Lime and three other companies have permission from the city to operate a bike-share program that's been in operation since November. The agreement does not pertain to scooters.

City Attorney Bob Hagemann said Lime is challenging the city on a few issues.

Hagemann said Lime has argued that its scooter program is protected under a 2002 state law that allows for the use of "personable assisted mobility devices" on city sidewalks.

Hagemann said the city believes the law refers to Segways, which were introduced a year earlier. He said the state law defines the mobility devices as being "self-balancing," which he believes is a clear reference to Segways.

He said Lime could, in theory, operate as a scooter rental business in which the customer rents and returns the scooter to a private business.

But the business model for Lime and other ride-share companies is that people rent scooters or bikes wherever they find them and can then leave them on the sidewalk when they are finished.
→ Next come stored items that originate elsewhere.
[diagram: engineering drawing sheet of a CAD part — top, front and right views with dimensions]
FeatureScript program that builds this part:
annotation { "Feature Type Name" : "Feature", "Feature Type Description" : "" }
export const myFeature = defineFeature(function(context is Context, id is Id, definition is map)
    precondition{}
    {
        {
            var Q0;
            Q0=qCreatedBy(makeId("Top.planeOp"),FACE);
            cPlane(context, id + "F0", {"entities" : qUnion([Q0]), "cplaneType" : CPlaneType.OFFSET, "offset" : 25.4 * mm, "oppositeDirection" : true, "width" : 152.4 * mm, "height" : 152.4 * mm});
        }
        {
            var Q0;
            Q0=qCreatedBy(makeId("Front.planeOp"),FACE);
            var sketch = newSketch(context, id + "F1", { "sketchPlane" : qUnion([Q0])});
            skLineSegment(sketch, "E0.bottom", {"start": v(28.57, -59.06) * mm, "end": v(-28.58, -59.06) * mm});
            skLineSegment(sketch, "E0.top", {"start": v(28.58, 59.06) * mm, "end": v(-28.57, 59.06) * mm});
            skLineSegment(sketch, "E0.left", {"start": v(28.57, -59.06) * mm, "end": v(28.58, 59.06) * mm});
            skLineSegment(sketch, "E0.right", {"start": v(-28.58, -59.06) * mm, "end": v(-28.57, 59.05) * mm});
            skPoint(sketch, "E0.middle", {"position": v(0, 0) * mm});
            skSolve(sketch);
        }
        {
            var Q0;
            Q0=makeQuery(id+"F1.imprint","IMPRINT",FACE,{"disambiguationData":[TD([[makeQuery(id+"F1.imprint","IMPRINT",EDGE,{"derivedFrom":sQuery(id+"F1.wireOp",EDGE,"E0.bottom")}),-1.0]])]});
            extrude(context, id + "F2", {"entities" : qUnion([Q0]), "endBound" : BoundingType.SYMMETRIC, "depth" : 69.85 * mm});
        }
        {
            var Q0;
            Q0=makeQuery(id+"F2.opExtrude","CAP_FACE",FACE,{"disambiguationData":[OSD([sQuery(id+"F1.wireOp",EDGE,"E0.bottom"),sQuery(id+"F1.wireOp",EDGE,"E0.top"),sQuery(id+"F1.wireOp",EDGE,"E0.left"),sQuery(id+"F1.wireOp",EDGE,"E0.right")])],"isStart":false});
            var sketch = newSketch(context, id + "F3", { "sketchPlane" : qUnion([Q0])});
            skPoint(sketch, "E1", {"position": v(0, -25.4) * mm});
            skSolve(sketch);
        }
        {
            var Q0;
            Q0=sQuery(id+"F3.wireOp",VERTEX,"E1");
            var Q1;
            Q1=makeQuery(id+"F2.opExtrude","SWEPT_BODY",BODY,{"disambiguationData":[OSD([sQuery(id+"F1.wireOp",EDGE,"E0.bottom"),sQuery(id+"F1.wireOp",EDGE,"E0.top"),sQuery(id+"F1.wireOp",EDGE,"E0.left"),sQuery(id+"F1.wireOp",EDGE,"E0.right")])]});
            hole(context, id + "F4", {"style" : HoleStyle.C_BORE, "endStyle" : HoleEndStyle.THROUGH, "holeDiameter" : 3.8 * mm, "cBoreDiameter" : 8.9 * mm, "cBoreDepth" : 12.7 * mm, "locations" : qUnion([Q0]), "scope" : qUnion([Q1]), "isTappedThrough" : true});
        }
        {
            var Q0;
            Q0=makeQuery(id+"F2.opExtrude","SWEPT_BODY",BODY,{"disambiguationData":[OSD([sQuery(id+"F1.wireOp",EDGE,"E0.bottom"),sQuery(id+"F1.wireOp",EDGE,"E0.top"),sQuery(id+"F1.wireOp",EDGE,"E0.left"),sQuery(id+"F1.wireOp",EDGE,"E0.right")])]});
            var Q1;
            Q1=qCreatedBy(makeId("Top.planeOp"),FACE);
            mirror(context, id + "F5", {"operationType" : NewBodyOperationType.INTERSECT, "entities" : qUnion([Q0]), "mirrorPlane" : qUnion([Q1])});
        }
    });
Unlike the bikes, Lime has said it collects the scooters each night, and Hagemann has said the company has argued that it's not leaving them on sidewalks.

But Hagemann said the scooters will likely be left for some period of time on public property before the company collects them.

He said he doesn't know what the city will do if scooters are left on the sidewalk.

"I don’t know the strategy," he said. "I think we have legal right to confiscate them. I don't think we have the legal right to keep them or destroy them, but we can move the scooters to a storage facility."

The company said the scooters have been well received in the city, with nearly 1,000 scooter trips taken in two days. The company didn't say how many scooters it has deployed here, so it's impossible to know how many rides have been taken on each scooter.

Lime urged its users to email the city.

"Our initial deployment on private property with our local business partners is already proving a hit," Lime's email to its riders said. "Unfortunately, the City has threatened to shut the Lime service down in Charlotte. We need your help! The City needs to hear from you just how important dock-free smart mobility is. It will take less than a minute of your time and could make the difference between whether we have additional affordable, carbon-free transportation option in Charlotte or not."

On Facebook Thursday, Bokhari said the company was not telling people "the whole story." "Hey LimeBike, the next time you rally our city to send hundreds of template emails jamming up my city account to express support, why not tell them the whole story?" Bokhari wrote. "Like how you didn’t follow the pilot permit protocol and decided to ask for forgiveness rather than permission (like you did in several other cities and have been fined because of) I was, and still am supportive of getting your very cool scooters back on the streets. But safety is important and warrants a conversation. And one sided, poorly thought out tactics like this make me less willing to go out on a limb and partner when other companies are going through the right channels."